Robert R. Reilly’s new book, Making Gay Okay: How Rationalizing Homosexual Behavior is Changing Everything , is about Nature, understood as that telos towards which every created thing seeks its perfection.
It’s also about sodomy, which behavior is clearly unnatural, and – as Reilly carefully, meticulously proves – it was always considered so. Look to Socrates, Plato, and Aristotle – Greeks, of course, whose culture is often (wrongly) portrayed as homophile – all of whom condemned sodomy as disordered.
The evidence of emerging American homosexualism has been before our eyes for decades, but most of us, seeing the signs, simply assumed the endgame was nothing more or less than that most durably persistent American virtue: tolerance. Who’d have thought – even twenty years ago – that the Gay Rights Movement sought a culture-wide transformation?
Heck, two years ago, one could say – with what now seems foolish confidence – that, after all, whenever and wherever American voters were asked to decide the issue of same-sex “marriage” the initiative always failed. But then the courts in their wisdom decided to straighten the crooked will of the people. How did this happen?
Western political philosophy split into two very distinct branches in the 18th century: one came from Edmund Burke and William Blackstone through the American Founding to modern conservatism; the other, from Jean-Jacques Rousseau and the French Revolution, led to contemporary liberalism. This second branch, the liberal, remains under the spell of Rousseau’s anti-teleological view and is further besotted by existentialism, multiculturalism, and other leftist enthusiasms. The first branch, the conservative – which retained teleology – has spent most of the last two centuries trying to figure out how, short of totalitarianism, to restrain the pagan passions unleashed by the second branch.
Because if Man alone is the source of meaning, if humanity does not see the moral ends inherent in Nature, given by Nature’s God, then, as Mr.
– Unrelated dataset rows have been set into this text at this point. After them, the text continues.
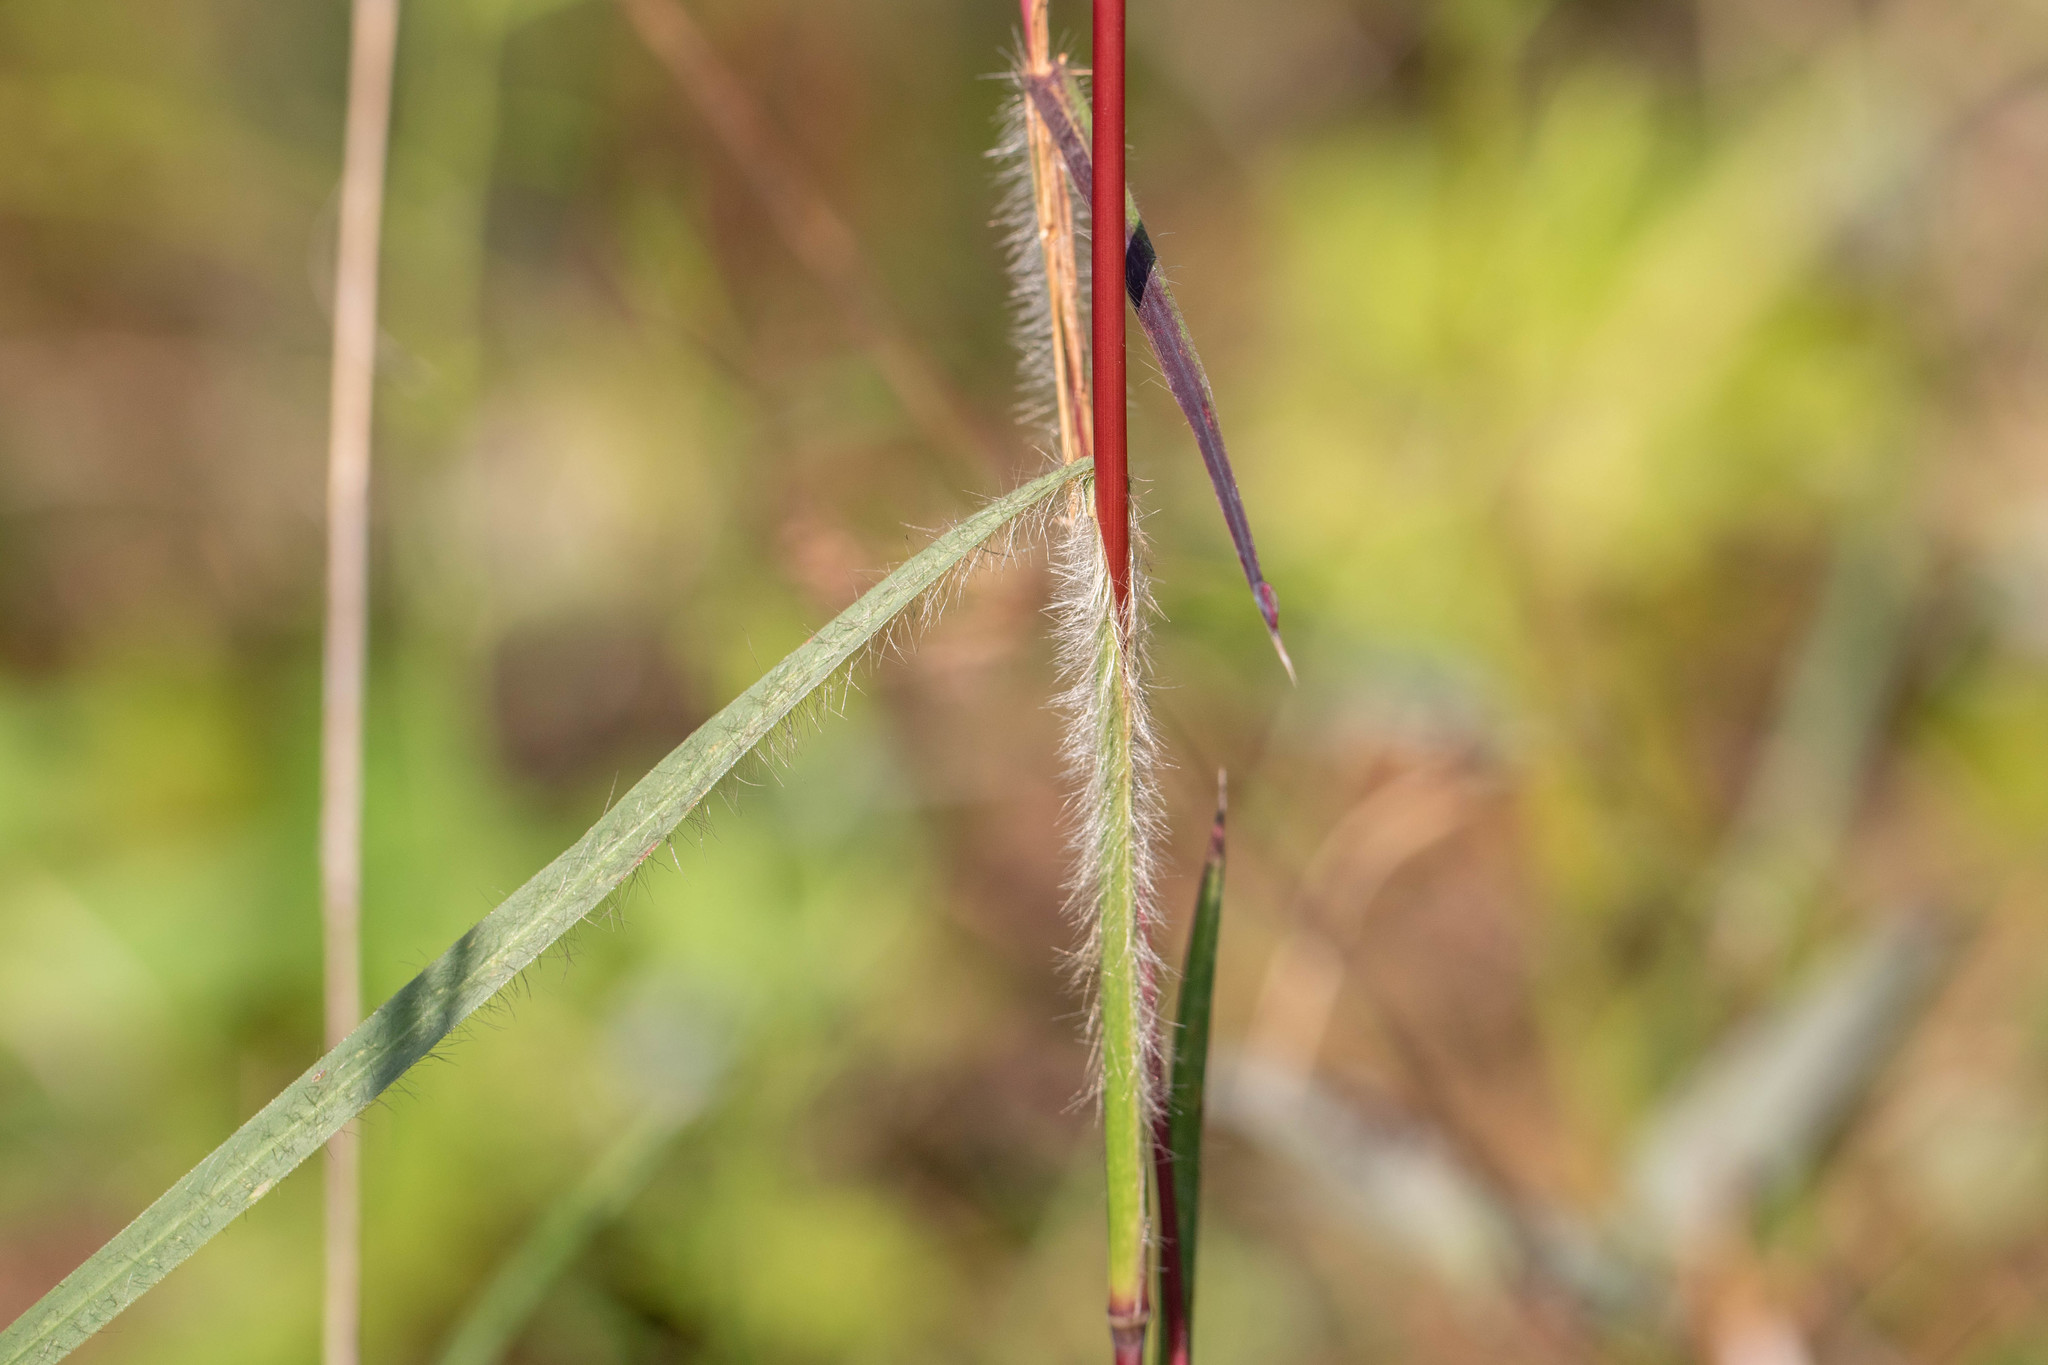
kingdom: Plantae
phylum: Tracheophyta
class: Liliopsida
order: Poales
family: Poaceae
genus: Schizachyrium
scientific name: Schizachyrium scoparium
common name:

Reilly writes, we have a paradox, especially for those who make a claim to “gay rights,” because . . .
. . . the proponents of homosexuality are supporting a cause that can succeed only by obliterating the very understanding of Nature upon which our existence as a free people depends. . . .Their appeal to rights subverts the rights to which they appeal.
To say, after thousands of years of believing the opposite, that same-sex unions are normal “is to cast aside Socrates, Plato, Aristotle, the Old Testament and the New, Augustine, and Aquinas.” Reilly cites examples – in changing cultural mores and in recent court decisions – through which this casting aside has proceeded.
Of course, it’s not just sodomy that’s been released by this anti-teleological-determinism but contraception and abortion too. Also divorce, pre-marital sex, and perhaps, soon, pedophilia and bestiality.
Writing about the SCOTUS decision in Lawrence v. Texas (2003), which struck down a law banning “gay” sex, Reilly asks: “Why did it take more than two centuries for the court to discover the right to sodomy?” Because the Court decided the Framers simply didn’t understand liberty and “its manifold possibilities.” Reilly responds:
Neither apparently did the court in Bowers [v. Hardwick, a Georgia anti-sodomy law] only seventeen years earlier, when it declared that there is no constitutional right to sodomy.
And here’s Bob Reilly’s key insight about what ought to have been the Court’s rule (and that reveals its decadence): “Given that the state should not be demeaning the existence of homosexuals, should it also not be affirming their existence by showing ‘respect for their private lives’?”
Robert R. Reilly
The government has been moved to action not so much because of compassion but more because of media and lobbying pressure. The same is true throughout the culture.
Such pressure led to the successful campaign in 1973 to have homosexuality removed from the Diagnostic and Statistical Manual, the American Psychiatric Association’s bible of mental disorders, where it had been listed since 1952.
The liberal entertainment media have gone out of their way to populate movies, sitcoms, and talk-TV with homosexual characters intended to desensitize us to the “love that dare not speak its name.” Now the love that won’t give us a moment’s peace.
Making Gay Okay includes short chapters about the impact and consequences of same-sex parenting, LGBT “studies,” and the queering (to use the chic word) of the U.S. military, American foreign policy, and Scouting.
In the 1980s, I attended a dinner at which a homosexual activist expressed to some feminists the “absolute support” of “gay” men for abortion. I wondered why their interests coincided. I was too thick-headed – or naïve – to grasp their shared inversions of reality.
Perhaps this was because, earlier in my life, I briefly (but vigorously) embraced the enthusiasm known as “sexual freedom,” in some ways the prime inversion of truth. There are many Baby Boomers who feel reluctant to criticize sexual choices, having made so many poor ones themselves when they were young.
Time to grow up.
Making Gay Okay  is an education: in philosophy, psychology, history, law, politics, and science. Frankly, you’ll learn things you may wish you didn’t know: “bug chasing,” for instance. But to find out what that is, you’ll have to buy the book.